Virologists say the variant is a descendant of the original Wuhan strain of Covid-19. Some experts believe it is an ancestor virus that is the bridge between bat coronavirus and Covid-19. 

Dec 31 2019: China confirms its first cases of Covid after reports of mystery illness spreading since November 2019.

Early 2020: The Covid sequences are uploaded to an international database with in the dataset from the Antarctic soil sample , but not exactly clear when. They go unnoticed for over a year. 

Jan 2021: Researchers at Lorand University and the University of Veterinary Medicine in Hungary discover three of the Antarctic soil samples contain traces of what may be an ancestral version of Covid, along with monkey and hamster DNA.

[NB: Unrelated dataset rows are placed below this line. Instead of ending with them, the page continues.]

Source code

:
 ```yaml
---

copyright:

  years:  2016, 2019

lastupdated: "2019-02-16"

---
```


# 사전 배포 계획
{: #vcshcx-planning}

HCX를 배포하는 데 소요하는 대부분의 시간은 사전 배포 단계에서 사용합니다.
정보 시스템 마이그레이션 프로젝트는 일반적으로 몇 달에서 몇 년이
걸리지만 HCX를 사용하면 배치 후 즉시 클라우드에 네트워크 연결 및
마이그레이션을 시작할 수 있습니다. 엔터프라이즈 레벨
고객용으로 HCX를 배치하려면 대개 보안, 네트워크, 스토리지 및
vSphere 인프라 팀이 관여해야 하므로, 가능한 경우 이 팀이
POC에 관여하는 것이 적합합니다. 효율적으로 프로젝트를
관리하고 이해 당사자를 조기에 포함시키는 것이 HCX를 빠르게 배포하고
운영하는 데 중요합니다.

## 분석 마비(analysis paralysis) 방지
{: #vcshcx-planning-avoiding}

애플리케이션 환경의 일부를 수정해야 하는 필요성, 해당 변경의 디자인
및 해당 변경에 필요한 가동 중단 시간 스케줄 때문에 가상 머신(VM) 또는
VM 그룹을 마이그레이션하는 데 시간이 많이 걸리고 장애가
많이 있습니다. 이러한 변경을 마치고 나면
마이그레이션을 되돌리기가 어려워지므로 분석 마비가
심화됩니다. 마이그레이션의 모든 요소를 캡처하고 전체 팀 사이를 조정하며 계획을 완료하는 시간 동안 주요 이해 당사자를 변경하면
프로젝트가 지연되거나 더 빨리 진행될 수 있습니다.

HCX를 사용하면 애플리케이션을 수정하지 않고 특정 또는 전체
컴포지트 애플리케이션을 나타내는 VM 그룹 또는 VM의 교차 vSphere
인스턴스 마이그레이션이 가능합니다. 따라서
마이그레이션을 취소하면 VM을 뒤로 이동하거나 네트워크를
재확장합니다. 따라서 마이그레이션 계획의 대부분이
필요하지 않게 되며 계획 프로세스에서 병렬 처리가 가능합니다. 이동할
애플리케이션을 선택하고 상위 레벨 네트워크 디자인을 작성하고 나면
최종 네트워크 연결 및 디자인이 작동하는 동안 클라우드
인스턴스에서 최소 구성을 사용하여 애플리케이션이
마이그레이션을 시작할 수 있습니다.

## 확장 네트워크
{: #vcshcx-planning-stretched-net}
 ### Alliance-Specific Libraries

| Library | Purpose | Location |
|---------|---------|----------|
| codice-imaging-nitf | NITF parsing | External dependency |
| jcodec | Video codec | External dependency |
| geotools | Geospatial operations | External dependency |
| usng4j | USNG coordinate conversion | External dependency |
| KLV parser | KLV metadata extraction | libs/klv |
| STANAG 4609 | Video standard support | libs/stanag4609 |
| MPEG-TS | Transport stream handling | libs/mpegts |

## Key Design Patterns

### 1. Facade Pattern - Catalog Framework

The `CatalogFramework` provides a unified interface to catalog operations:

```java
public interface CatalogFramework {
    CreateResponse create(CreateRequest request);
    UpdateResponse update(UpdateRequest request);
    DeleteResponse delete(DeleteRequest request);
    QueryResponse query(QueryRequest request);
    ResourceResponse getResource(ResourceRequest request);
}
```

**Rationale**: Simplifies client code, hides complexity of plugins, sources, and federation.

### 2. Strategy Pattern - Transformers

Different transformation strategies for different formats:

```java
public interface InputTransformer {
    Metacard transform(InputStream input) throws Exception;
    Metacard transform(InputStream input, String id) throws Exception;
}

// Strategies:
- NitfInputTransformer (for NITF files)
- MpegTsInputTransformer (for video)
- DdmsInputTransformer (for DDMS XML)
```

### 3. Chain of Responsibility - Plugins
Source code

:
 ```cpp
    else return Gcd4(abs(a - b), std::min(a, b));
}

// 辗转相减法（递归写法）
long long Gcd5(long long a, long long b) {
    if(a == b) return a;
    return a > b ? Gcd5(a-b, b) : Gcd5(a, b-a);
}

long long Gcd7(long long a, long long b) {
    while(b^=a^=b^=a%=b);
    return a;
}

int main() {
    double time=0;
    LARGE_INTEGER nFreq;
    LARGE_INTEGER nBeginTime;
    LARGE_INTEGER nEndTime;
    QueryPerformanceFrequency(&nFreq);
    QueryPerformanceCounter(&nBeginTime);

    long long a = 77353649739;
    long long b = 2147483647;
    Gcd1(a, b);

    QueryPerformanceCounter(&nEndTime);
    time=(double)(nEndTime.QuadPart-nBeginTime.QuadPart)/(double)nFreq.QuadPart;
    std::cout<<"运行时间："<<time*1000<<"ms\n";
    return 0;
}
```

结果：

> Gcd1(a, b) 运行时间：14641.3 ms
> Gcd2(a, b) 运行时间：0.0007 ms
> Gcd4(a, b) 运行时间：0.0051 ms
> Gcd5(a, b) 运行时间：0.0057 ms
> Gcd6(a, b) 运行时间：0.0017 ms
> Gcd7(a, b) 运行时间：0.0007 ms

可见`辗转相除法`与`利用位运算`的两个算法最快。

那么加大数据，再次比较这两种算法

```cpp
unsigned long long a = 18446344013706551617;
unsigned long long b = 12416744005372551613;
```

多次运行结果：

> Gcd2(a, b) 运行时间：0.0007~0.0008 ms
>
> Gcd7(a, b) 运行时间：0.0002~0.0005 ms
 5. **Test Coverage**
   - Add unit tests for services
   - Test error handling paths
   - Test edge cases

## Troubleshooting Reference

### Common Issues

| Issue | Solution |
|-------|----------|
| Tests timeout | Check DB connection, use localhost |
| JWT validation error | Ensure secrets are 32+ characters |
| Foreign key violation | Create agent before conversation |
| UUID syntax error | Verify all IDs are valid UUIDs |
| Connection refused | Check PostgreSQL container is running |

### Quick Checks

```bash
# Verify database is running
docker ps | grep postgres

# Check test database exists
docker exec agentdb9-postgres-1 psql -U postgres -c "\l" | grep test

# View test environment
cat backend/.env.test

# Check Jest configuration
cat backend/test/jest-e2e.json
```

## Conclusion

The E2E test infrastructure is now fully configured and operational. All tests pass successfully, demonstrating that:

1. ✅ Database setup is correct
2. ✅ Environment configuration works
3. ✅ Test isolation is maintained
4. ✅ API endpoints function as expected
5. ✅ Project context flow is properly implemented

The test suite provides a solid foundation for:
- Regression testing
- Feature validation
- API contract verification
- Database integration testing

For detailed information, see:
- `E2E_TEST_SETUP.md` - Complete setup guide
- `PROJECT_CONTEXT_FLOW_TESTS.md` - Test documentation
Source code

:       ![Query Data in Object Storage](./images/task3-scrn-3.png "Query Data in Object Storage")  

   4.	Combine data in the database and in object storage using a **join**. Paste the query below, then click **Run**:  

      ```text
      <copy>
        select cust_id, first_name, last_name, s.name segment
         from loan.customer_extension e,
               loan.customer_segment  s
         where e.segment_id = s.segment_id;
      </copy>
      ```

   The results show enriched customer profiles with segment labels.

Dec 23, 2021: The scientists publish a pre-print paper online, warning the contaminated samples could indicate the possible origin of Covid.

Jan 2022: Public access to the data is revoked after the pre-print is released and then restored a month later.

Chinese researchers at the University of Science and Technology of China, near Shanghai, said they did not ask to have the data deleted or restored.

Feb 2022: Hungarian scientists publish a second pre-print suggesting the samples may be contaminated with an early version of Covid.